**Work item**
Copy every entry word for word. Skip the pictures.

**Information**

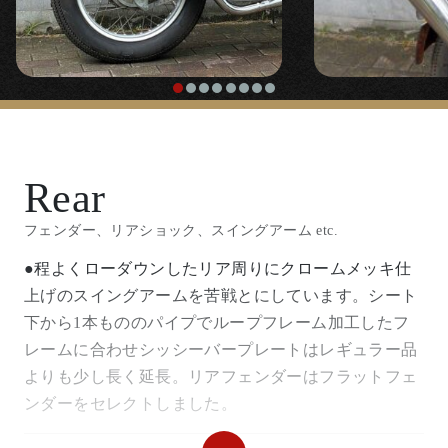
『スポーツスタータンク』
【
フロントフェンダー
】
◯フロントフェンダーはあえてのクローム仕上げでワ
〇チョッパーらしいベストな位置に安全に3点ラバー
ンオフ制作です。
マウントしています。
【
ハンドル/ハンドル周り
】
【
シート
】
Rear
「
ビンテージレプリカ10インチプルバックハ
『ワンオフ ハイバックシート』
フェンダー、リアショック、スイングアーム etc.
ンドル
」
●程よくローダウンしたリア周りにクロームメッキ仕
〇車体のスタイルに合わせたハイバックコブラシート
上げのスイングアームを苦戦とにしています。シート
◯立ち上がりの幅や角度、垂れ、絞り具合など当時の
をワンオフ製作です。
下から1本もののパイプでループフレーム加工したフ
チョッパーの雰囲気が漂う絶妙なシェイプをそのまま
レームに合わせシッシーバープレートはレギュラー品
に完全に復刻しています。
【
マフラー
】
よりも少し長く延長。リアフェンダーはフラットフェ
ンダーをセレクトしました。
『
アマルタイプスロットル
』
『ワンオフ アップスイープフィッシュテー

**Expected output**
『スポーツスタータンク』
【
フロントフェンダー
】
◯フロントフェンダーはあえてのクローム仕上げでワ
〇チョッパーらしいベストな位置に安全に3点ラバー
ンオフ制作です。
マウントしています。
【
ハンドル/ハンドル周り
】
【
シート
】
Rear
「
ビンテージレプリカ10インチプルバックハ
『ワンオフ ハイバックシート』
フェンダー、リアショック、スイングアーム etc.
ンドル
」
●程よくローダウンしたリア周りにクロームメッキ仕
〇車体のスタイルに合わせたハイバックコブラシート
上げのスイングアームを苦戦とにしています。シート
◯立ち上がりの幅や角度、垂れ、絞り具合など当時の
をワンオフ製作です。
下から1本もののパイプでループフレーム加工したフ
チョッパーの雰囲気が漂う絶妙なシェイプをそのまま
レームに合わせシッシーバープレートはレギュラー品
に完全に復刻しています。
【
マフラー
】
よりも少し長く延長。リアフェンダーはフラットフェ
ンダーをセレクトしました。
『
アマルタイプスロットル
』
『ワンオフ アップスイープフィッシュテー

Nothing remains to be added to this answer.